For a non-profit organization, I am sure this is not really appealing. Should we expose to the world how we manage fed fund. We operate under the umbrella of H-GAC, TWC, and eventually it would all go by back DC. And all the politics will go on – how do we deal with that? Internally, any employees would wish to have boss standing in their own shoes. Can Angela B., the CEO of our company be a customer service rep one day, or become a career office manager? Maybe possible. Serving community in multiple ways is one of the org ‘s missions; so I think she can do and has done some work on behalf of NCI for seniors, local communities,… On the workforce side, and other departments, I am afraid it will be too much, but it would be great if I see her more involved in what’s going on as far as TWC and H-GAC.
For some professional services, it is not an easy-to-plan task. Why not have Bill Gates to be undercover? He was a nerd himself, actually, and he still is. The same with McCaffee, Mark Zuckenberg.
From my personal point of view, it all boils down to being able to stand in other people’s shoes and show more appreciation to your employees or workers, appreciate their contribution to the company or organization. While the show has opened up many controversies, discussions, and even oped up many other multidimensional perspectives, from salary-wise to knowledge-wise to experience/maturity-wise not to mention the age/generation gap, older manage younger and vice versa, it helps these bosses realize what the big gap it is between the upper managers and their workers, and how hard it is to perform a worker’s job duty that many bosses would never imagine they would do or put their hands on.
Why such a big gap?
While at some small businesses (self-employment) the bosses have to do all work from A to Z, and therefore get to know all points of the entire business; at other medium-to-large businesses the job functions are defined to each person and the upper managers are busy with stamping executive decisions and meetings, would never grasp all of practical knowledge that the workers have on daily basis, unless they have had hands-on experience before, would hardly or never learn or understand the real concerns these workers have, even have trouble receiving feedback directly from workers.
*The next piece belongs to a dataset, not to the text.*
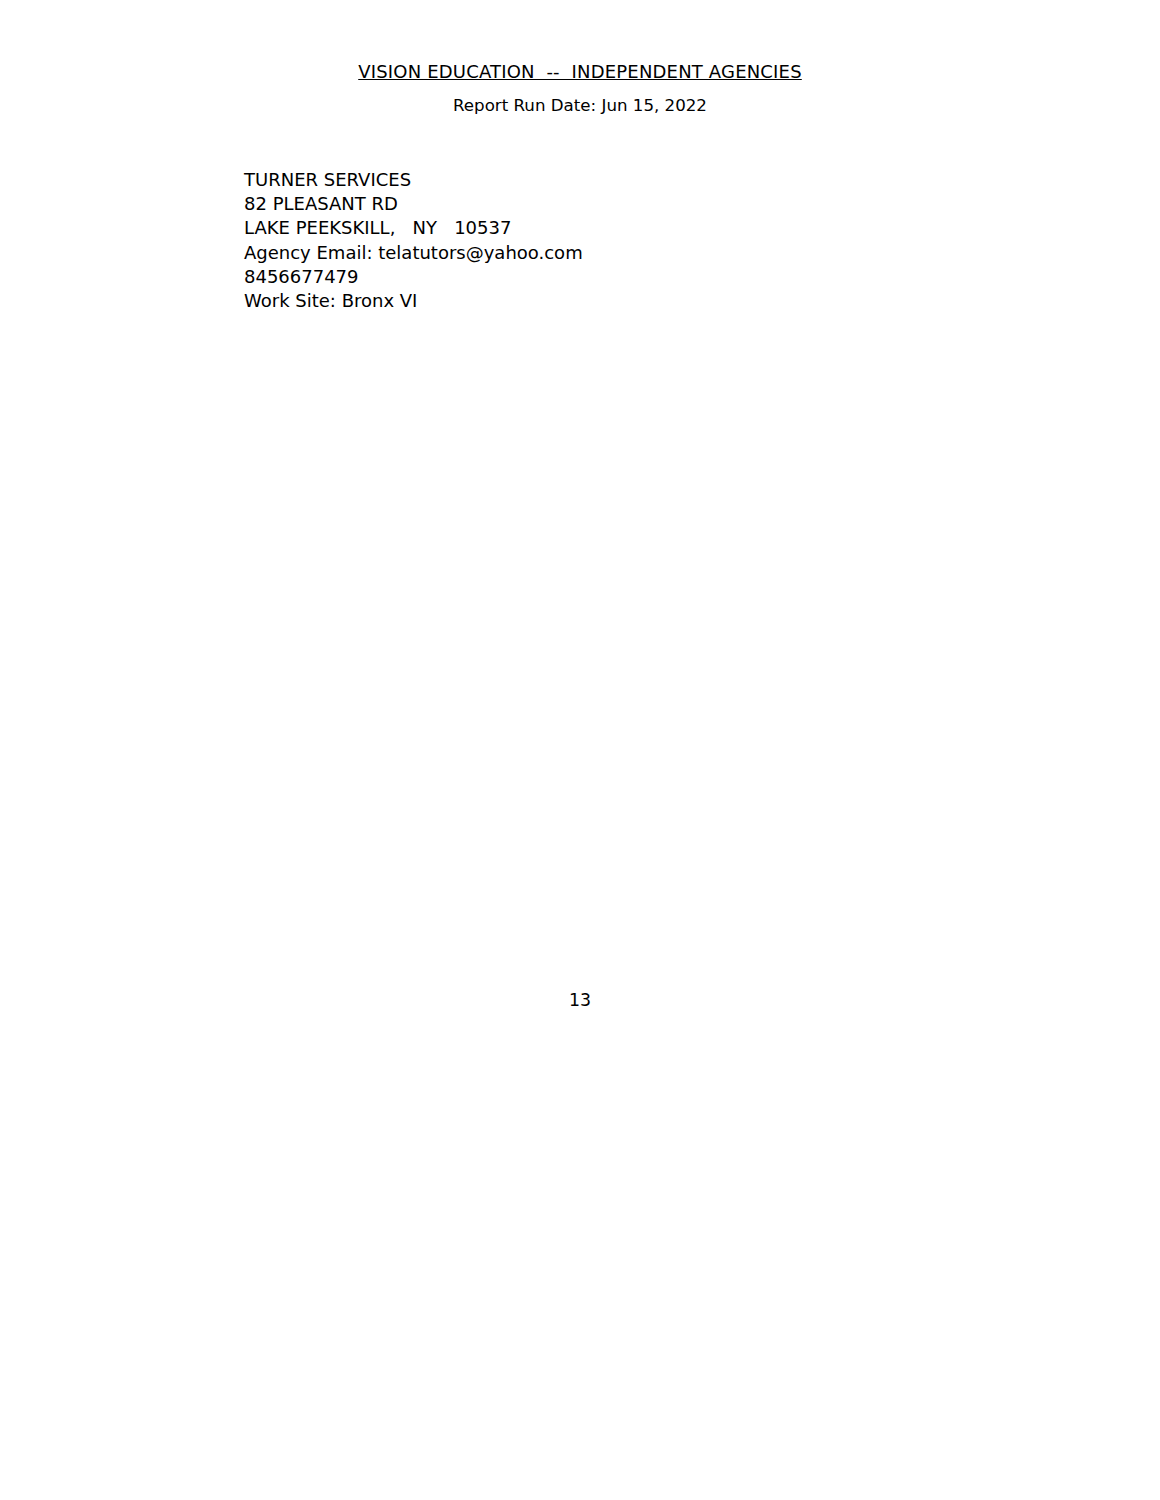VISION EDUCATION -- INDEPENDENT AGENCIES
Report Run Date: Jun 15, 2022
TURNER SERVICES 82 PLEASANT RD LAKE PEEKSKILL, NY 10537 Agency Email: telatutors@yahoo.com 8456677479 Work Site: Bronx VI
13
No they don’t. Upper management don’t deal with these types of feedback. They let the middle managers deal with them directly.
With personal exposure to different types of bosses and different professional experiences, I realize that while some bosses have knowledge of the business but nothing of their own functional duty (doctors, nurses, ship-owners, …) other bosses have a solid preparation for their job functions but no- hands-on knowledge of the industry; and there are a group of bosses who started out from the bottom of the industry and grow out of experience.
All in all, what’s lacking in many small businesses is the knowledge of what a “business process” is. Knowledge is power. Here we are brought back to the upside-down pyramid model of business management. The upper managers have very little knowledge compared to the front-end /front-office workers.
I am impressed by the bosses who are willing to learn, to say “show me”, who do not have that “I am the boss. I know all” or “you know who I am” attitude. To be able to say “I don’t know”, to laugh at own problem or own ignorance is human. As we are all humans and we should learn from each other.
We also are reminded that we co-exist, but not just exist.
From my own experience, I have been blessed to have worked with direct bosses/supervisors who have climbed up the ladder from the ground and therefore learned valuable disciplinary lessons from them.
I learn and we all learn that communication is the key factor in business or any relationship. We have to learn and keep learning how to communicate and communicate more effectively. That is one of my practical practices on daily basis.